Now since I don’t do the baking myself I need some help with the finer details from the experienced bakers out there.  I understand the principles but I am having trouble with the logistics.  Let’s use a simple cake for example.  I would suspect you would need a bowl and a pan.  Maybe a second bowl for icing.  Two spoons for stirring.  A measuring cup.  That’s it, right?  If you are being exact then possibly a measuring spoon as well?  Nothing to it.  Now when my wife bakes a cake I don’t think she follows the same directions that I envision.  I can usually tell when she has been baking by the pleasant aroma that hits my nose when I walk in the door.  This enjoyment is almost immediately erased by the sight of my beloved kitchen.  I am pretty sure that it would be cleaner and neater if you fed an entire kindergarten class skittles and coffee and then turned them loose with a bag of flour each, telling them they would get extra candy for every cupboard that was left empty.  I seriously didn’t know we owned that many dishes.

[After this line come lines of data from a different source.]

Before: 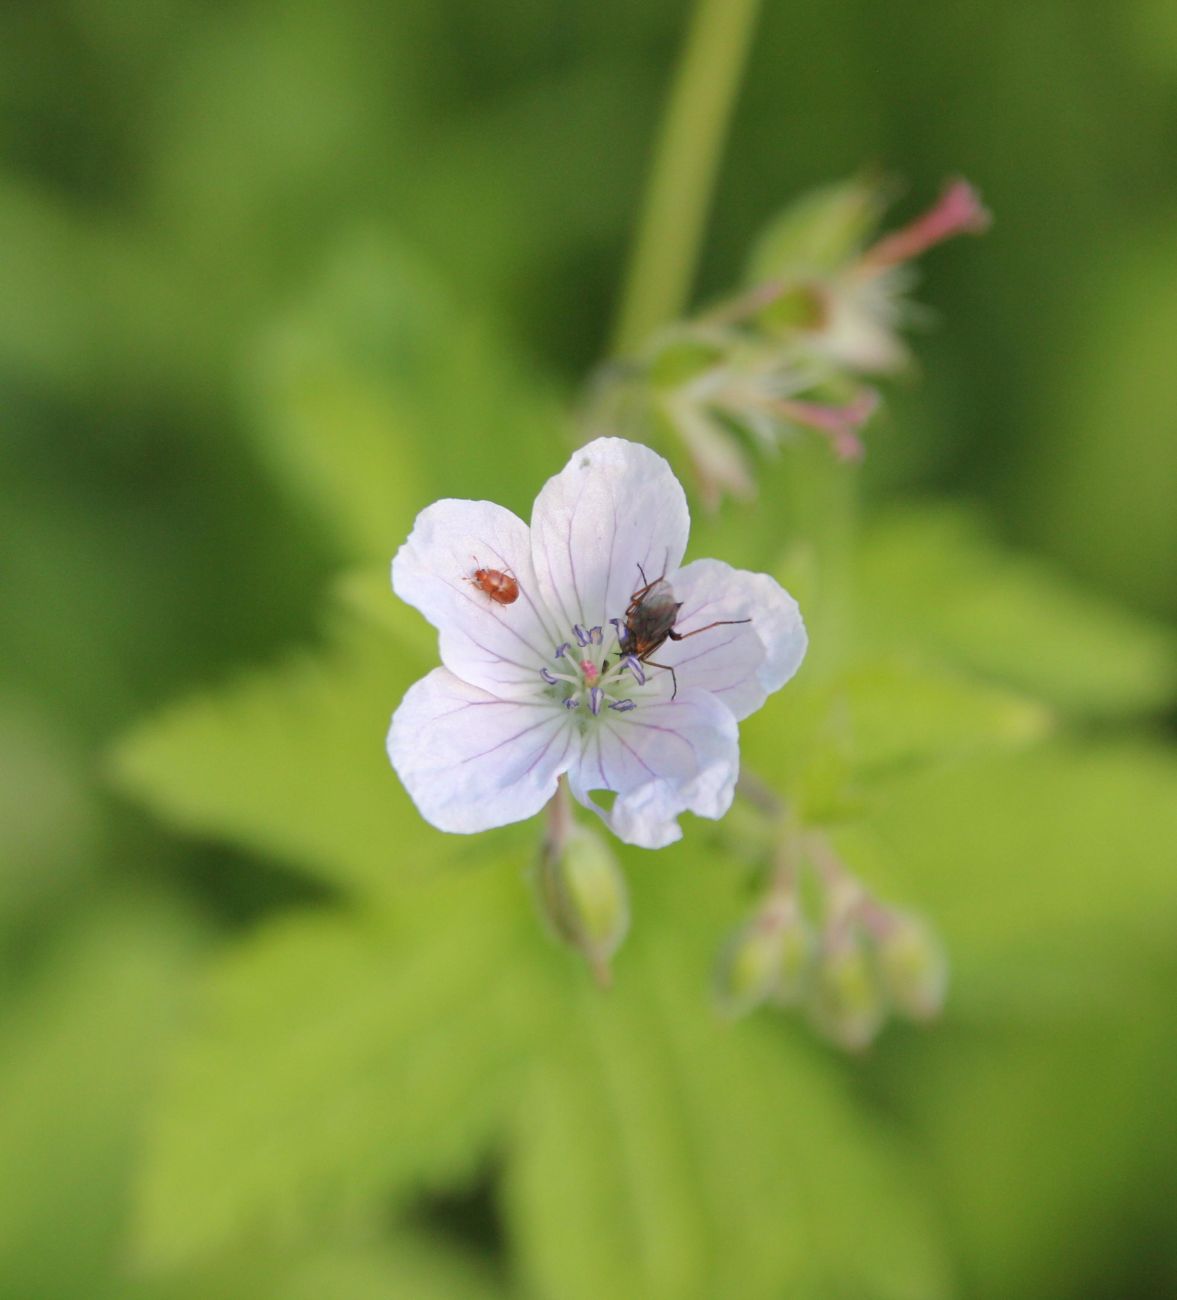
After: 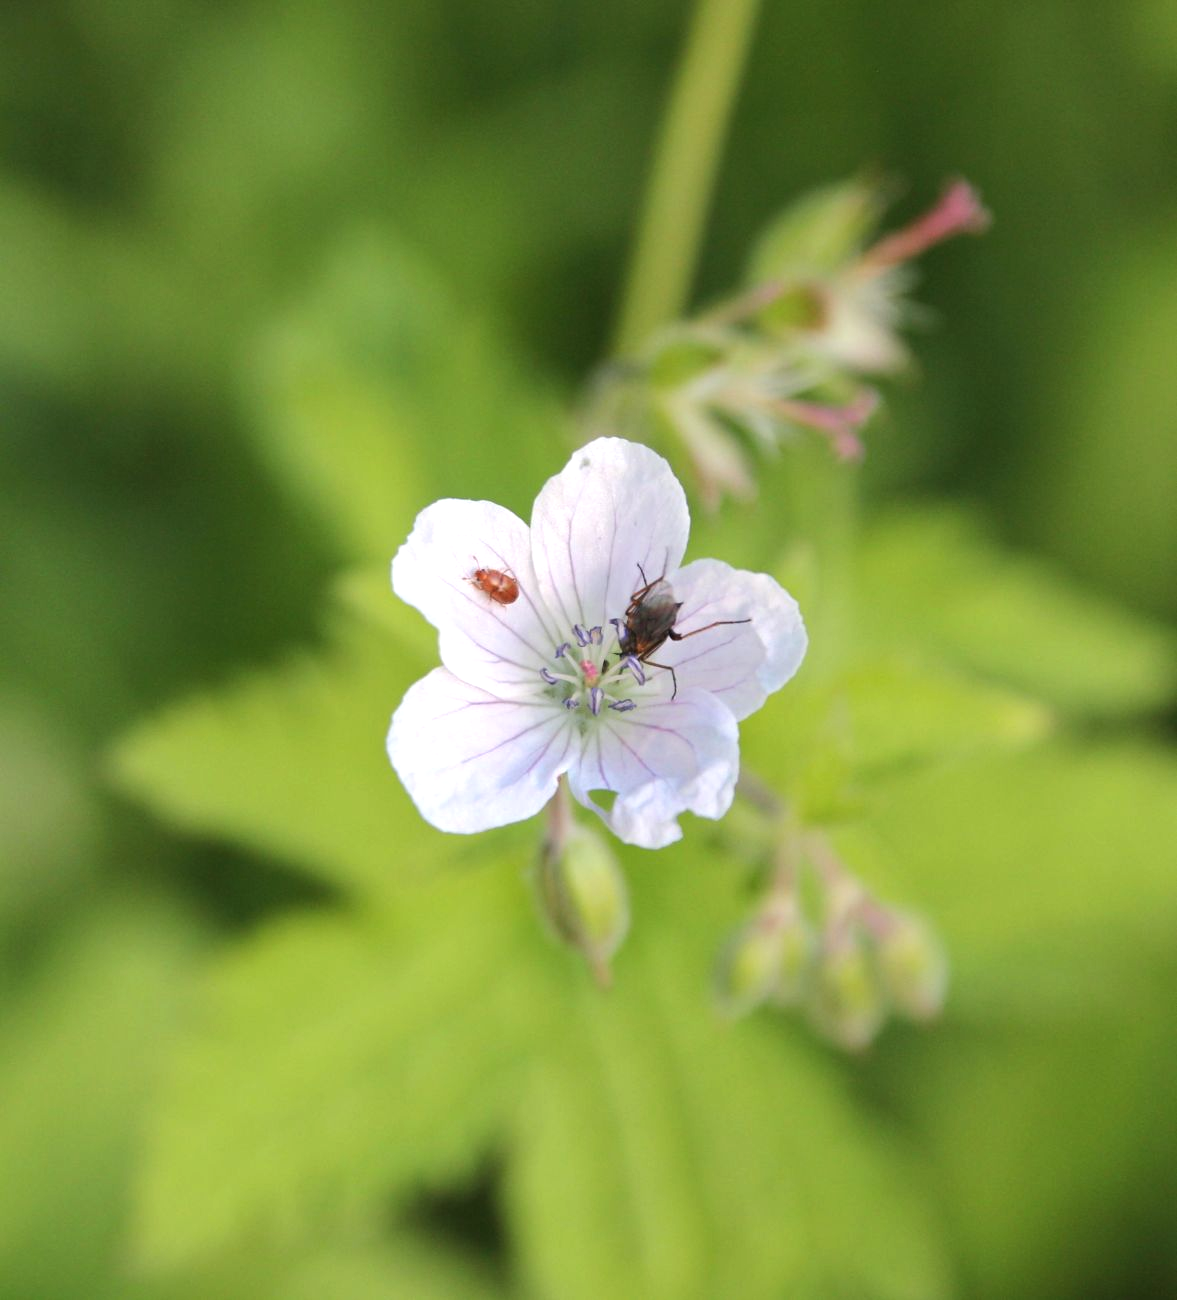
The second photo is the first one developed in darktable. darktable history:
tone equalizer: -8 EV -0.396 EV, -7 EV -0.393 EV, -6 EV -0.299 EV, -5 EV -0.218 EV, -3 EV 0.219 EV, -2 EV 0.344 EV, -1 EV 0.381 EV, +0 EV 0.412 EV, edges refinement/feathering 500, mask exposure compensation -1.57 EV, preserve details no
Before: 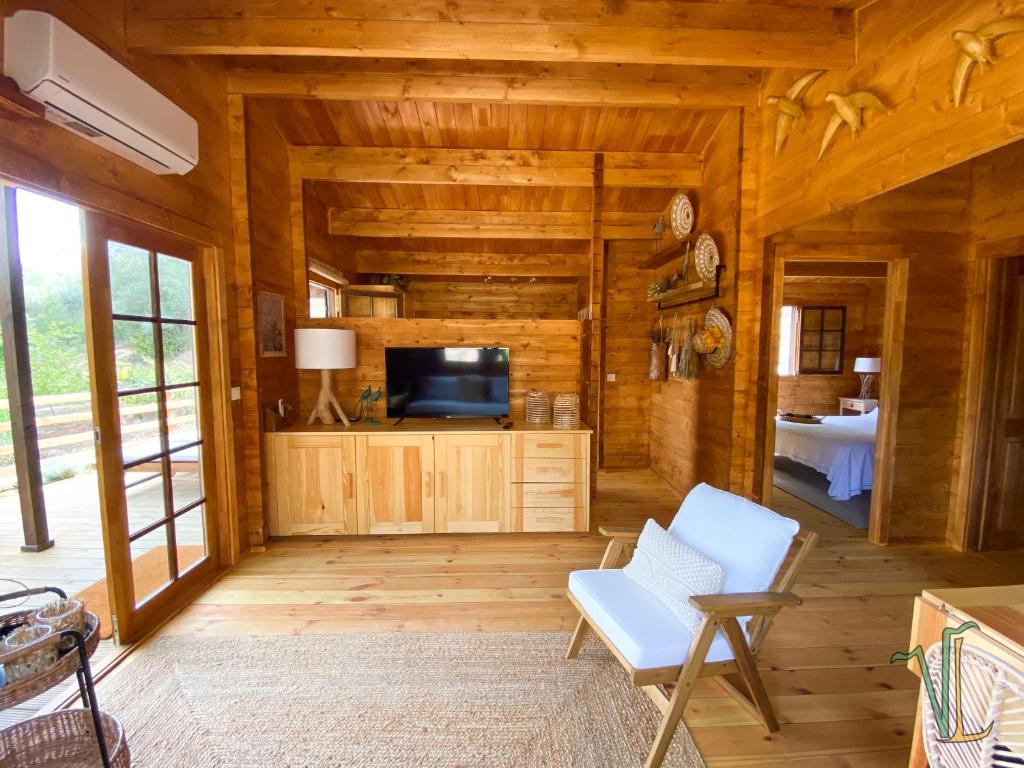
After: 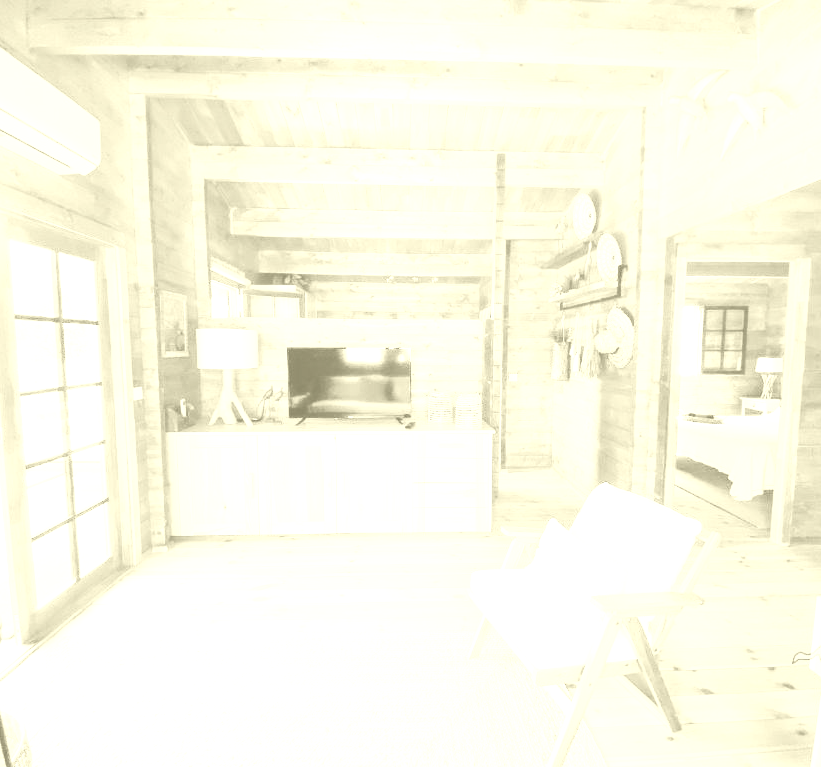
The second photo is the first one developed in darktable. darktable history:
white balance: red 0.925, blue 1.046
color correction: highlights a* -20.08, highlights b* 9.8, shadows a* -20.4, shadows b* -10.76
base curve: curves: ch0 [(0, 0) (0.028, 0.03) (0.121, 0.232) (0.46, 0.748) (0.859, 0.968) (1, 1)], preserve colors none
colorize: hue 43.2°, saturation 40%, version 1
contrast brightness saturation: saturation 0.13
tone equalizer: -8 EV -0.417 EV, -7 EV -0.389 EV, -6 EV -0.333 EV, -5 EV -0.222 EV, -3 EV 0.222 EV, -2 EV 0.333 EV, -1 EV 0.389 EV, +0 EV 0.417 EV, edges refinement/feathering 500, mask exposure compensation -1.57 EV, preserve details no
crop and rotate: left 9.597%, right 10.195%
exposure: exposure 2.003 EV, compensate highlight preservation false
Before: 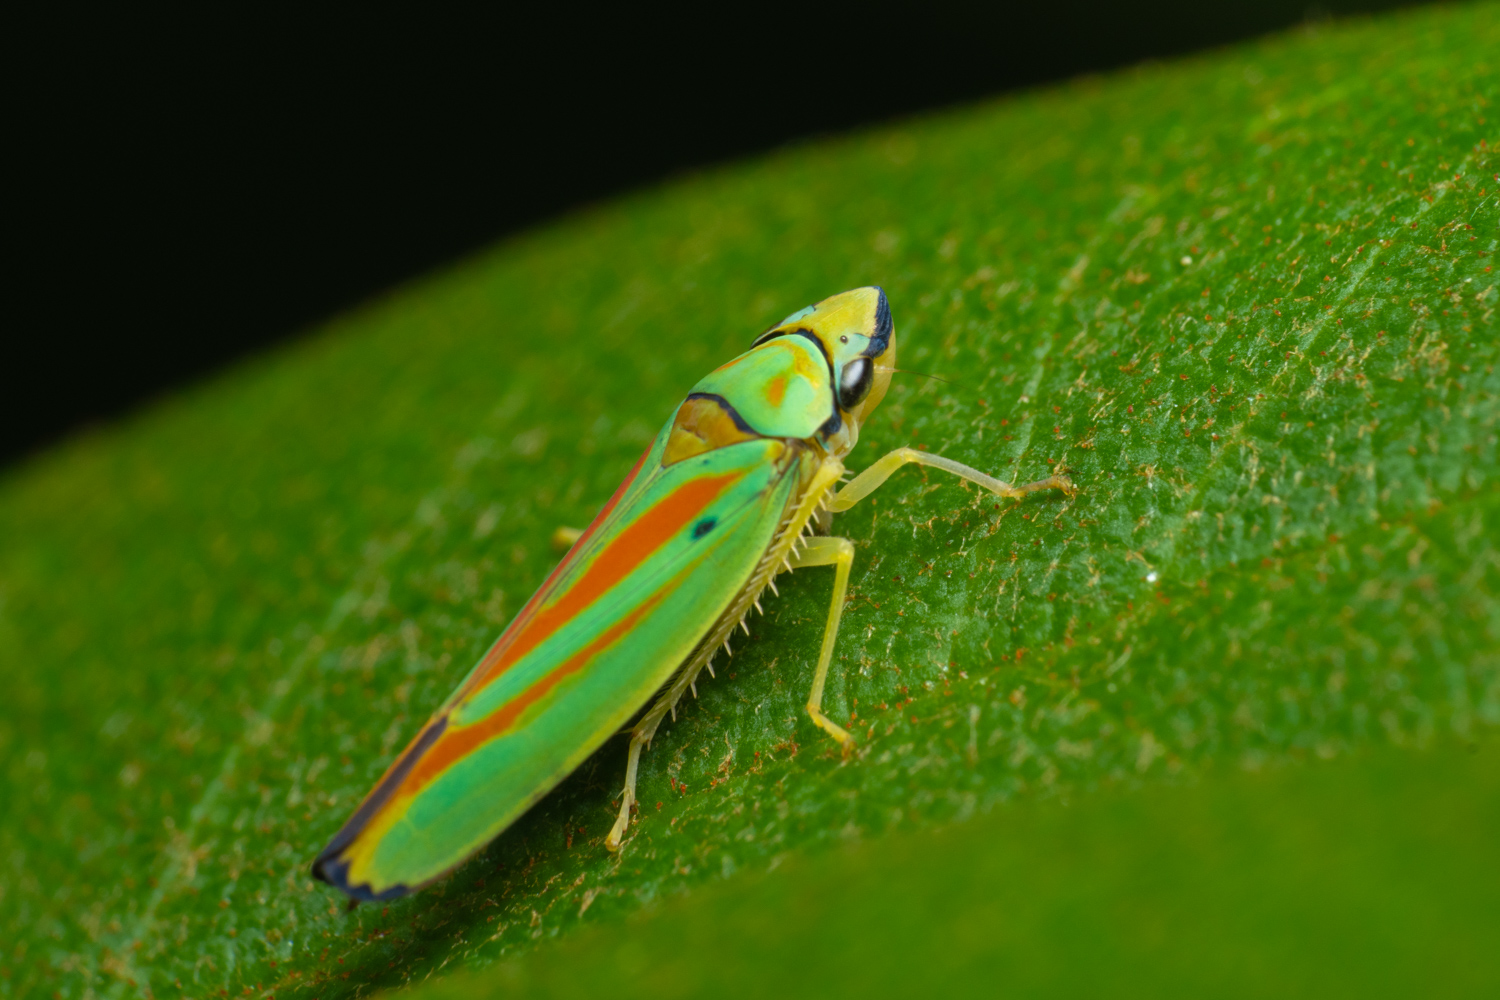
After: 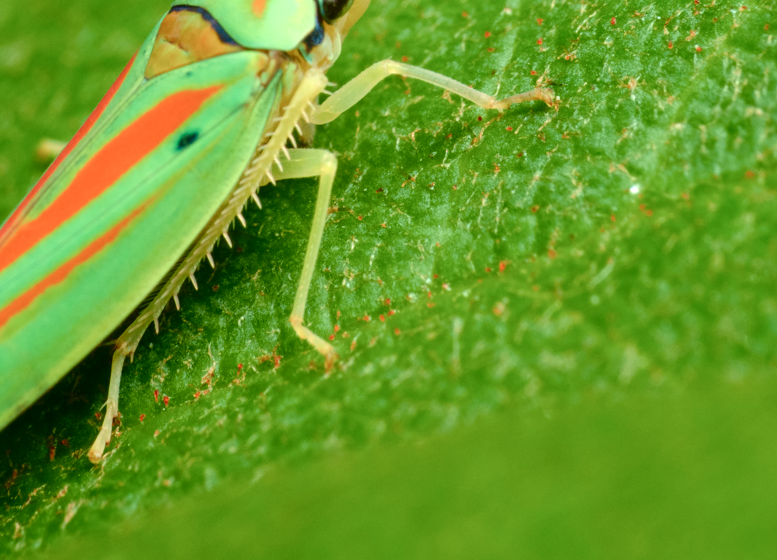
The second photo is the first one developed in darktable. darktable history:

As I step over the piles on the floor I see two sinks stacked to overflowing with bowls, pans, cutting boards, cooling racks, spatulas, mixers and cups.  The counters are covered in towels, crumbs, sparkles, flour, toothpicks and paper plates.   The dogs are completely white and happily frolicking through the house trailing little paw prints like some strange episode of Blues Clues.

If you have a good imagination, I can best describe it like this: picture a traffic accident in which a travelling circus bus carrying 75 diabetic chimpanzees collides with a transport truck full of icing sugar… and then the firemen arrive, except instead of water their tanks are full of maple syrup.  As the monkeys fight over the powdered sugar spill the firemen frantically hose them down with syrup until a Starfritt demo truck loses its brakes and smashes into the whole mess, spewing forth utensils for the monkeys to fight with.  Now, i have been accused of exaggerating a tiny bit in the past, so perhaps that’s a wee bit too far.  Let’s scale that back to 25 monkeys.   Yeah, 25 is the right number.

Now that I have hopefully given you a basic understanding of the cleanup task I have been presented with there is one other thing you need to be made aware of:  in the middle of all of the calamity is a tiny pan of golden brown cupcakes, filled with more love than anyone ever thought possible.  And they are delicious.